Required tasks:
[A] In the piece on self-publishing costs, what does the lowest level of editing service consist of?
[B] Write a continuation of the piece on self-publishing costs, picking up after its final sentence.

Today, I can only cite the example of self-publishers who are as pleased as puppies with the book cover they've created, using the tools provided in their word processing software and images scrounged/stolen off the web.  An actual artist could create a more pleasing image by accidentally mashing a dog turd flat under his shoe…but artists cost MONEY.

And then…I spin once around in my chair and I’m wearing just such a blindfold.

I’ve spoken to professional editors.  One in particular is a friend and gave me his most cut-rate chum discount.  He’s charging the industry-guild standard and I can’t afford it, even discounted.  I can’t afford the lowest level of service, a thorough proofing for typos, grammar and general structure.  The next level involving plot and coherency and tone…might as well ask me for a kidney.

Given material:
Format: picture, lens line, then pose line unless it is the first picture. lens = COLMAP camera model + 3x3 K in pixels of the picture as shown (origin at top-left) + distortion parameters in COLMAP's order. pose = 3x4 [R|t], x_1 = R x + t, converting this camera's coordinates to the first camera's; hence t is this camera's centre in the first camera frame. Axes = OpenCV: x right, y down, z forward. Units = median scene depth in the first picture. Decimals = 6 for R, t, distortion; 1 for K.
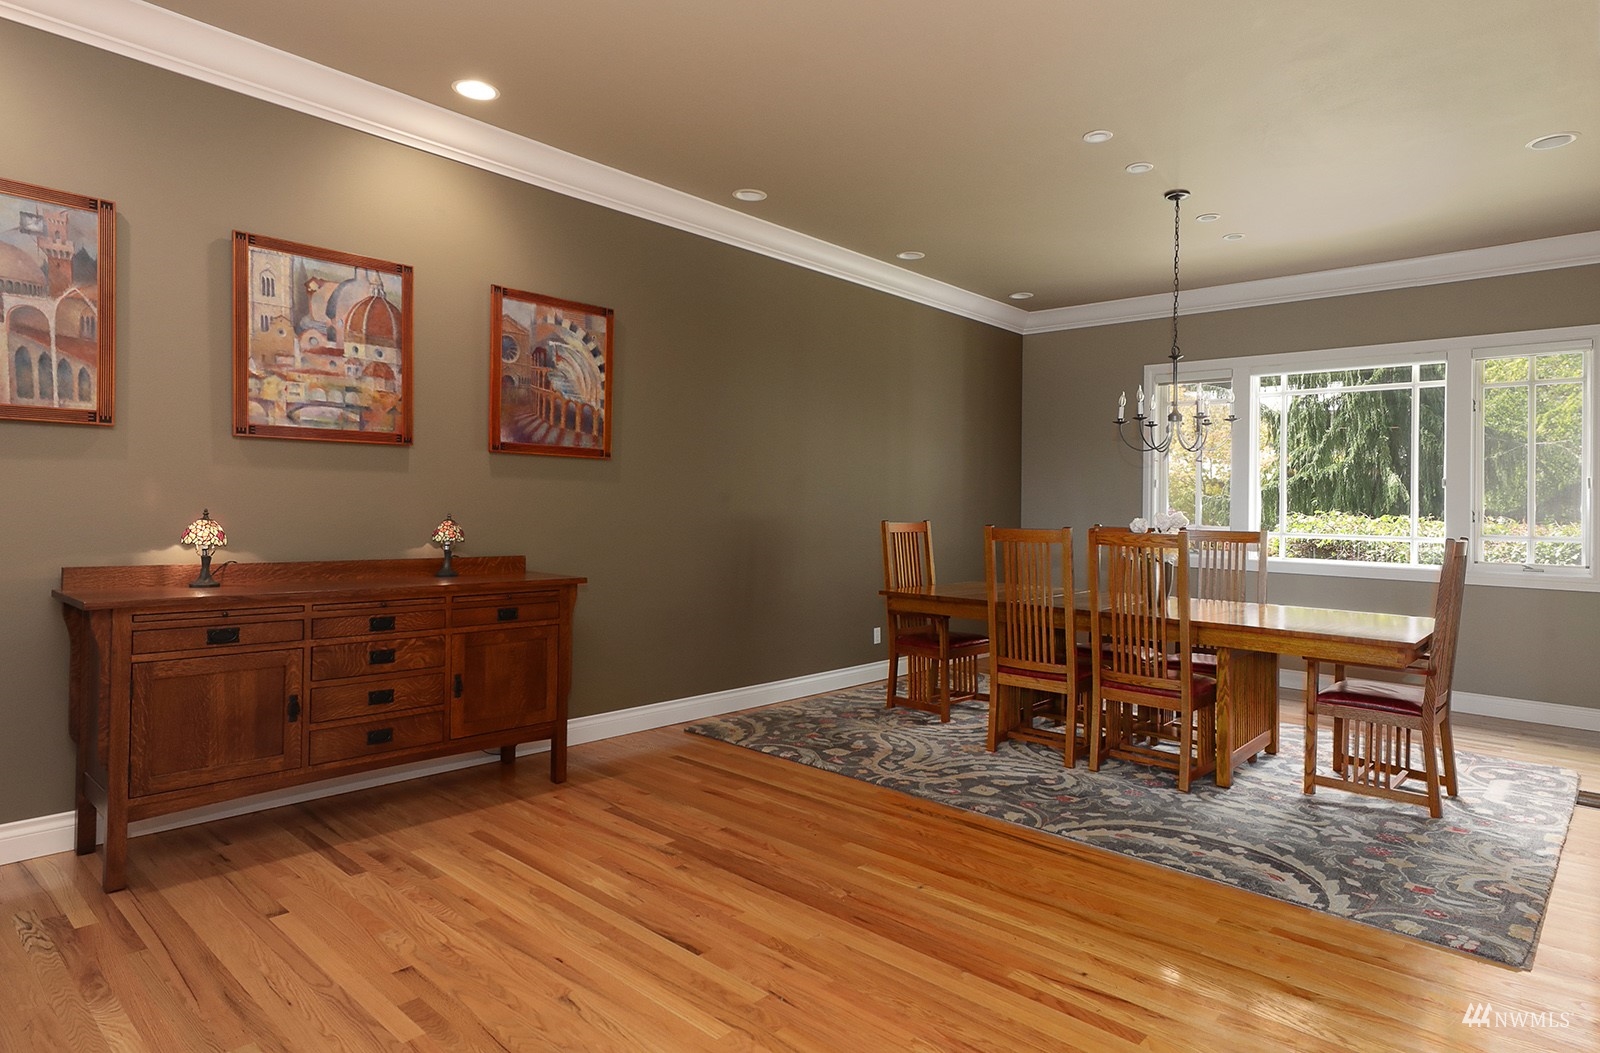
lens RADIAL K [[935.9, 0, 802.4], [0, 935.9, 519.0], [0, 0, 1]] dist [0.003421, 0.007650]
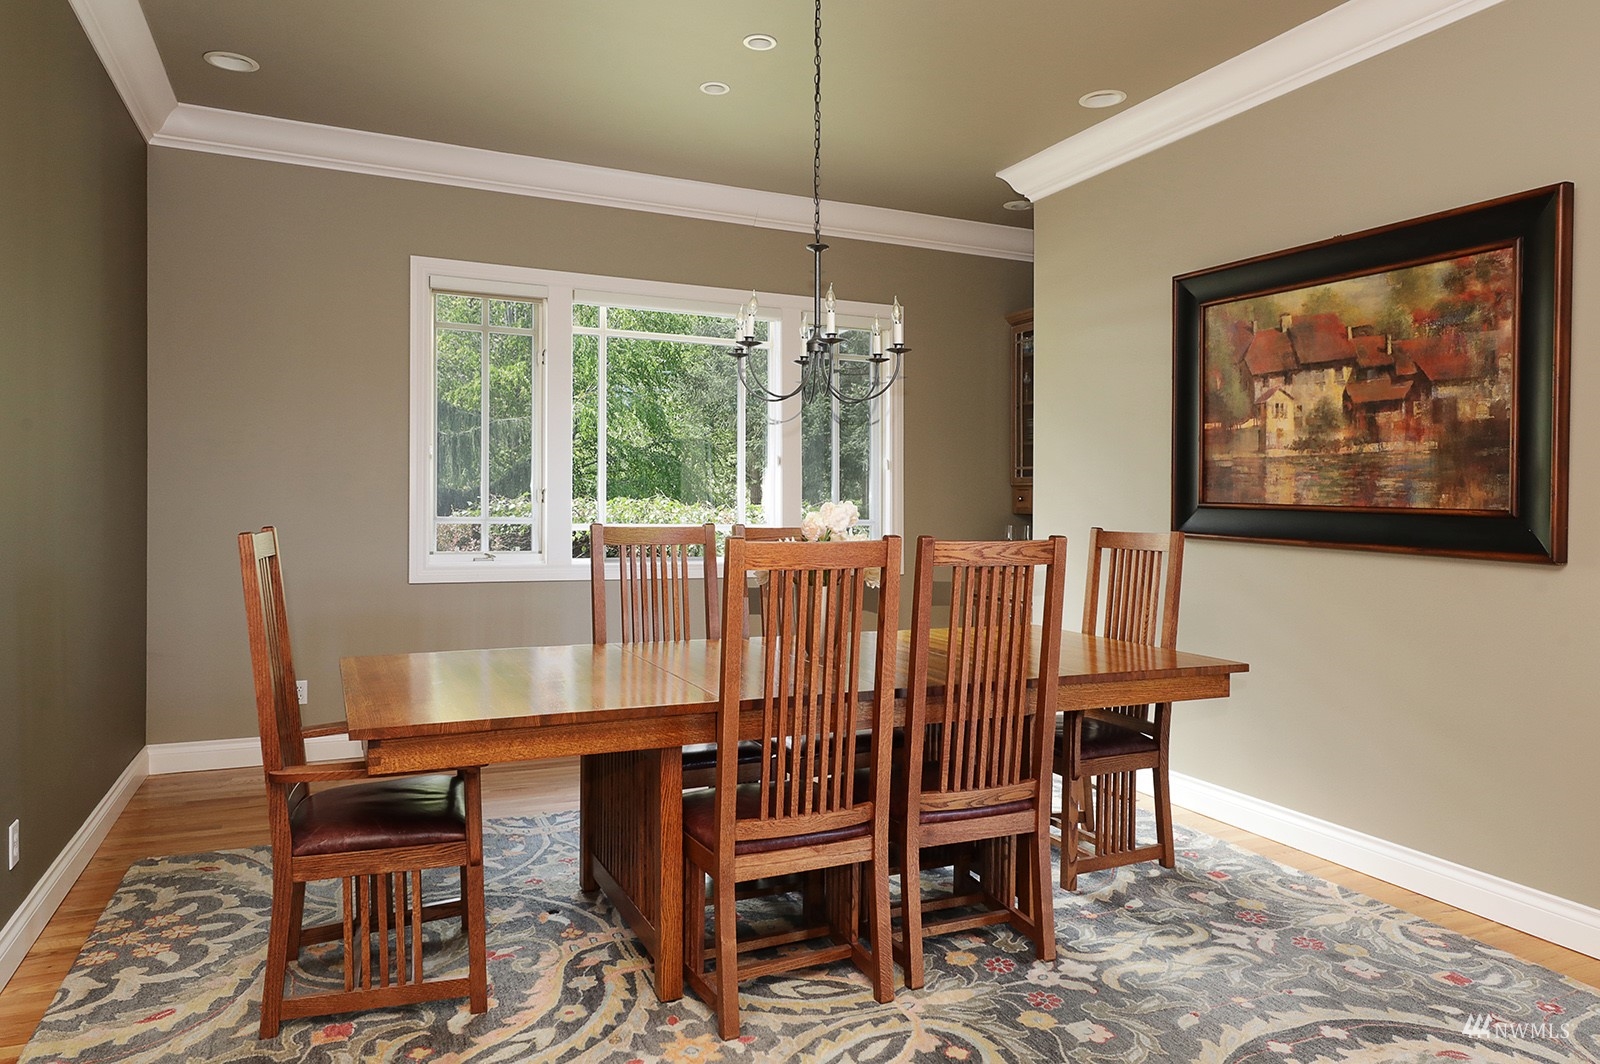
lens RADIAL K [[1045.4, 0, 799.5], [0, 1045.4, 531.2], [0, 0, 1]] dist [0.027363, 0.001443]
pose [[0.387966, -0.039523, 0.920826, -0.725885], [0.009366, 0.999198, 0.038941, -0.039921], [-0.921626, -0.006483, 0.388025, 2.376550]]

Responses by item number:
[A] A thorough proofing for typos, grammar and general structure.

[B]
Luckily, for that “typo level”, I have a squad of amateur folk who are skilled enough in such matters that they could go Pro, if so inclined.  For the higher, foggier, realm of structure, it is pretty much down to me trying to be objective.  I get enough positive feedback from fellow writers and layfolk to be confident I’m offering something well above a mashed dog turd, but I can’t help but gnaw my lip a bit.

How about you?  Have you snarled in frustration at being under-appreciated and underfunded for your creative talent?  Have you saved a buck by trying to be creative all on your own?


Sunday, 24 April 2016

Before you point out "plot hole"...

Whenever a critique starts with "plot holes you could drive a (big thing) thru", I wince.  And then maybe cringe. There may be a heartfelt sigh thrown in.

It's nearly certain the person making the challenge loses credibility in at least one of three ways:

1) Sharp and spikey ignorance of some facet of our world.
"They're based in New York and over the commercial break, they're suddenly in Boston! Sneer! How?" 
"They took an airplane." 
"A what?"
 "An airplane. A flying machine people use to travel." 
"Well, I never heard of an 'airplane'? How do they expect the average viewer to know such crazy things?"

2) Not actually paying attention to the plot.
"She picked up the phone and called the mayor directly. That's just silly!"
"She's the mayor's daughter." 
"What? When did they reveal that?"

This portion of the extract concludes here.